-- TASK GOAL --
Change the passage of the aircraft time sharing termination letter starting at "6601 West Broad" and ending at "Best regards.", putting "resignation" in place of "retirement".

-- DOCUMENT EXTRACT --
6601 West Broad Street 
 Richmond, Virginia 23230

  

	 	Re:	    Termination of Aircraft Time Sharing Agreement 

 Dear Mr. Szymanczyk: 
 In connection with your retirement, we confirm that the Time Sharing
Agreement, dated January 28, 2009, between you and Altria Client Services Inc. will terminate effective at 12:01 a.m. on May 18, 2012. Invoices for any charges incurred through the date of termination will be forwarded in the ordinary
course of business and will be payable on the terms set forth in the Time Sharing Agreement. 
 Best regards. 

Altria Client Services Inc.

-- ENTRIES SUPPLIED --
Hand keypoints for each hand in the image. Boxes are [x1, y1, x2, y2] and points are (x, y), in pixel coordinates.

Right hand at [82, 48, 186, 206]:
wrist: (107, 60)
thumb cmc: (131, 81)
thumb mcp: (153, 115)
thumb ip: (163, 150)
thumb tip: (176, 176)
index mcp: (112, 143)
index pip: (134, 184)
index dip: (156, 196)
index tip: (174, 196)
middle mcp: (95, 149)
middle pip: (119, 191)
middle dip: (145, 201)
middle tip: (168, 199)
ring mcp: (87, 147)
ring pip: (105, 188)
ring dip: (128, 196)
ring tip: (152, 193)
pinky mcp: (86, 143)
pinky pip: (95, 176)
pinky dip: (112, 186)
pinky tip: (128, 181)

...

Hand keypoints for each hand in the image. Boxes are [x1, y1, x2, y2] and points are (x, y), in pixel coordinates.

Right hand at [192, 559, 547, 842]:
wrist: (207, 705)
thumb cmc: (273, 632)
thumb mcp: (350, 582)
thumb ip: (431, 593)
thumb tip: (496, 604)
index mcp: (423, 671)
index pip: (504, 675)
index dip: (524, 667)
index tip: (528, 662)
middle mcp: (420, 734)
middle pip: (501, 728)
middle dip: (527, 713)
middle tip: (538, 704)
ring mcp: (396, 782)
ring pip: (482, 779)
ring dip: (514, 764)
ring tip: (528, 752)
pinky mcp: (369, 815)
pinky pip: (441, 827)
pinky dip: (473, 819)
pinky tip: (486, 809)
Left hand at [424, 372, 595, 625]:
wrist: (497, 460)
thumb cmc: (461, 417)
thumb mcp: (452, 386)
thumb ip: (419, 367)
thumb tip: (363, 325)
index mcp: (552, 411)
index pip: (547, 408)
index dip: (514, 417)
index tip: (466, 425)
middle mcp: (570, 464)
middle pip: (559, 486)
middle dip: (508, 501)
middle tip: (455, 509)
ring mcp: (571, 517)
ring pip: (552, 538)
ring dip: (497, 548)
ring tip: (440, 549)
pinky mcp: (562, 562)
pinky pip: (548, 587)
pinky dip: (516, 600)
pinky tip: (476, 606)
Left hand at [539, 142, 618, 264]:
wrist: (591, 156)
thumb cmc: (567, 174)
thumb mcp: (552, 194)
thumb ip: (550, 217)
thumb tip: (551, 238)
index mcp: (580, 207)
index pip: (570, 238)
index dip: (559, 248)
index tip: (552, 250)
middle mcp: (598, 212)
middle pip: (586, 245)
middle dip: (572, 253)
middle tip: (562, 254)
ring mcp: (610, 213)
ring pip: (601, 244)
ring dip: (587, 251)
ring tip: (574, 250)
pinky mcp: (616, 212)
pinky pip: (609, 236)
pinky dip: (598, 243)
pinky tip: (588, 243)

==

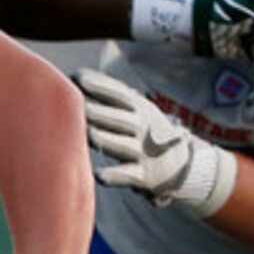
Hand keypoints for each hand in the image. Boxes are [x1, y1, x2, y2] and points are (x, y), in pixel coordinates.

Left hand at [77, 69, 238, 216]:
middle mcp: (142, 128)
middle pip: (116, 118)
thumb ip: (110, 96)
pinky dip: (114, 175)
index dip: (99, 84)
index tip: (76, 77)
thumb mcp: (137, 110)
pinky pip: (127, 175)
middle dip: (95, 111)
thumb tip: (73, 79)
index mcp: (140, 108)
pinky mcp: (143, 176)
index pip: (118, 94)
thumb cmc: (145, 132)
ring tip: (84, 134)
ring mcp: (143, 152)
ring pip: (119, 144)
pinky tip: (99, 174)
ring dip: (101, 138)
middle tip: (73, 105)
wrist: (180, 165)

-- RESULT FOR THIS EXERCISE --
6601 West Broad Street 
 Richmond, Virginia 23230

  

	 	Re:	    Termination of Aircraft Time Sharing Agreement 

 Dear Mr. Szymanczyk: 
 In connection with your resignation, we confirm that the Time Sharing
Agreement, dated January 28, 2009, between you and Altria Client Services Inc. will terminate effective at 12:01 a.m. on May 18, 2012. Invoices for any charges incurred through the date of termination will be forwarded in the ordinary
course of business and will be payable on the terms set forth in the Time Sharing Agreement. 
 Best regards.